Andreas Hess // Projects // GridWeka2

GridWeka2

GridWeka2 is a modified version of the well-known Weka machine learning and data-mining software in Java, written by Eibe Frank and other people from the University of Waikato in New Zealand.

GridWeka2 is able to run cross-validations in the Weka Explorer and Experimenter in parallel and distributed over several machines while being easily configurable. GridWeka2 is currrently based on Weka 3.4.3.

History and Related Work

I wrote GridWeka2 for two reasons:

  1. I had to run experiments that took a long time and wanted to speed them up.
  2. Other projects such as Weka Parallel and GridWeka only work for the command line version, but not for the Explorer and the Experimenter.

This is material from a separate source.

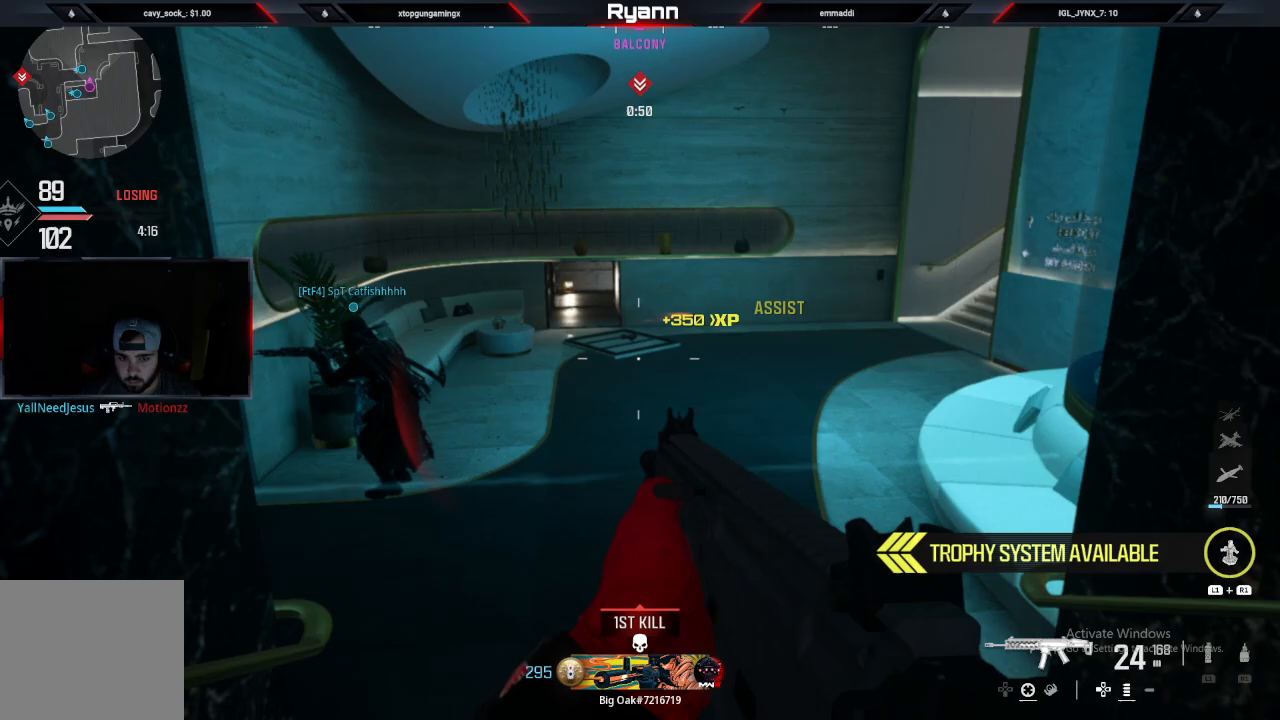
{"dt_ms": 500, "buttons": ["L2"], "left_stick": "right", "right_stick": "up-left", "events": [[67, "left_stick", "up"], [267, "right_stick", "up-left"], [367, "L2", "down"], [383, "left_stick", "right"]]}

Note that GridWeka2 works in the Explorer and the Experimenter, but not in the CLI. GridWeka2 is a completely new project and is not based on Weka Parallel or GridWeka.

Download GridWeka2

As Weka itself, GridWeka2 is licensed under the terms of the GPL.

Configuration and Usage

GridWeka2 is very easy to configure and usage is transparent. You can run Weka as normal by typing:

java -cp GridWeka2.jar weka.gui.GUIChooser

However, to make use of the parallelisation, you need two more things. First, you will have to start at least one Weka server, either on the local machine, on some other machine that is reachable over the net, or both! The following command starts a server on port 6714 that allows up to 3 concurrent requests:

java -cp GridWeka2.jar weka.ucd.WekaServer 6714 3

The last thing you have to do is to tell you client about the Weka servers that you want to use. Do do that, you have to create a file servers.csv and place it in the directory from where you start your Weka client (i.e. the GUI Chooser, the Explorer or the Experimenter). A simple servers.csv file looks like this:

localhost,6714,-,-
myothermachine,6714,-,-

This tells Weka that there is a server running on localhost and another server running on myothermachine, and both listen on port 6714. The two minus signs are reserved entries: In a future version they will be used for user name and password based authentication.

After you have created the servers.csv file, just start the GUIChooser as shown above. If there is no servers.csv file, computation will be done on the client as normal.

Limitations

There are a lot of functions that would be desirable in GridWeka2, but are not implemented. Some of these functions are missing because GridWeka2 is a research prototype and not finished software. Therefore there is also no warranty of any kind. This is a list of known limitations:

  1. There is currently no authentication whatsoever! If you run a Weka server, everyone with a Weka client will be able to access it. To work around that you should use a firewall software on your machine that allows access to the Weka server port only from your own machines. If you want to run GridWeka2 securely over the Internet, you should consider using ssh port forwarding for authentication and security.
  2. Parallelisation works only for the Explorer and the Experimenter, but not from the CLI or if you run a classifier directly from the command line.
  3. In the Experimenter, only folds are parallelised, but not runs. That means if you run a 10-fold cross-validation repeated 10 times for statistical significance testing, GridWeka2 will spawn at most 10 parallel processes rather than 100, and furthermore it will synchronise after each run.
  4. In the Explorer, if you tick the "Output Model" box, the model is computed on the local machine and is not parallelised. Only the cross-validation that follows is distributed.
  5. Since computation is distributed on multiple machines, timing in the experimenter does not make sense any more. No valid timing information will be stored in your experiment output files.

Other Changes in GridWeka2

There are a few other changes in GridWeka2 when comparing it with the standard Weka 3.4.3:

  1. GridWeka2 includes the reference implementation of the Triskel algorithm.
  2. In the Experimenter, precision, recall and f-measure are microaveraged by default, not for one particular class.

26 Mar 2007, Andreas Hess, andreas at idirlion dot de